Sure enough, it’s something to do with the NIC. The built-in Intel X553 1GbE adapters just don’t seem to like this Gen2 Starlink device (remember I tested multiple boxes with the same NIC so it’s not simply a one-off hardware issue)

But I plugged in a cheap ASIX AX88772A USB 2.0 adapter and it works great. I get DHCP right away and no weird DNS issues.

I just want to close this thread with the solution I ended up with. Which is to simply setup a WAN switch.
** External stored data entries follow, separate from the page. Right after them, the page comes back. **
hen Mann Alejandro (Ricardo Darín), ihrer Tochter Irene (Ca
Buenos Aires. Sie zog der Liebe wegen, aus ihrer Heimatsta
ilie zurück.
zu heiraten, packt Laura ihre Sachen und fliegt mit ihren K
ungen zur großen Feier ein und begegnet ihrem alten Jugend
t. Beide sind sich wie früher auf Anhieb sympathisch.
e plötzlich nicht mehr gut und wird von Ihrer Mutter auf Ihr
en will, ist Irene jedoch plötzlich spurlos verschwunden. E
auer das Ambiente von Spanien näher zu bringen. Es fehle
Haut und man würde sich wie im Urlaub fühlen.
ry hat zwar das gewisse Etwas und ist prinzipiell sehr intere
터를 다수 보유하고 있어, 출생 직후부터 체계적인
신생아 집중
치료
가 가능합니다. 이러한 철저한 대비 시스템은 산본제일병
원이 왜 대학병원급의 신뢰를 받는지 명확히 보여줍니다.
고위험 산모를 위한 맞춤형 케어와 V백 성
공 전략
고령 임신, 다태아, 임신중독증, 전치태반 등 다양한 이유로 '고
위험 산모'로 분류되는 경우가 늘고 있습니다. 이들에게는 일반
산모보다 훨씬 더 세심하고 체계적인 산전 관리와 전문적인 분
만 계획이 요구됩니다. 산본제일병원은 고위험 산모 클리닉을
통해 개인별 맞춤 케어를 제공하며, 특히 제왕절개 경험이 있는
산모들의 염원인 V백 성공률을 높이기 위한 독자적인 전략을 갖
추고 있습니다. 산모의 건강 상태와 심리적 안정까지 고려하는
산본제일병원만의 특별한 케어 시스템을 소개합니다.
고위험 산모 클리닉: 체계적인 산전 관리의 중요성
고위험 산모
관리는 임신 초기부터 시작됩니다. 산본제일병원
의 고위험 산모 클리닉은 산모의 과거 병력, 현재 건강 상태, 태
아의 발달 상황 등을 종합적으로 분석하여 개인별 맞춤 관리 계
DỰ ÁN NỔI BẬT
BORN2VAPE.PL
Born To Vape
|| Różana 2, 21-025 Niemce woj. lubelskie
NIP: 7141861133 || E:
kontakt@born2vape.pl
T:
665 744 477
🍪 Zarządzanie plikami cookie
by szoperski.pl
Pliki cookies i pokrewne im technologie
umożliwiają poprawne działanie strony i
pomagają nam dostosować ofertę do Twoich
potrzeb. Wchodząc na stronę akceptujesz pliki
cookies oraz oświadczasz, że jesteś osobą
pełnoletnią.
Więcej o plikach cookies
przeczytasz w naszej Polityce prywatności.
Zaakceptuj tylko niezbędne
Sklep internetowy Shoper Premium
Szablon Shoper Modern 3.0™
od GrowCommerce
The physical connection goes from Starlink, to switch, and from switch to VyOS.
This solves the problem, other than the root cause which still bothers me but I can’t justify spending more time into it.

If putting a L2-switch in between solves the issue I would think of issue with EEE (802.3az).

It exists in two flavours one where it autodetects the cable length so it wont need to push more power than needed and the other is to perform microsleeps in the PHY to save power between packets being sent (or received).

I have seen Apple devices having issue with this and by that I was forced to disable this in the L2-switch they were connected to.

Check with ethtool if this is the case for you?

This will display if EEE is active:

ethtool --show-eee ethX

And this will disable it when needed:

ethtool --set-eee ethX eee off

And if this solves your issues there is also kernel boot strings that can be applied (unique per NIC driver) to disable EEE during boot (without having to involve ethtool through pre-boot scripting).

1 Like

This topic was automatically closed 2 days after the last reply. New replies are no longer allowed.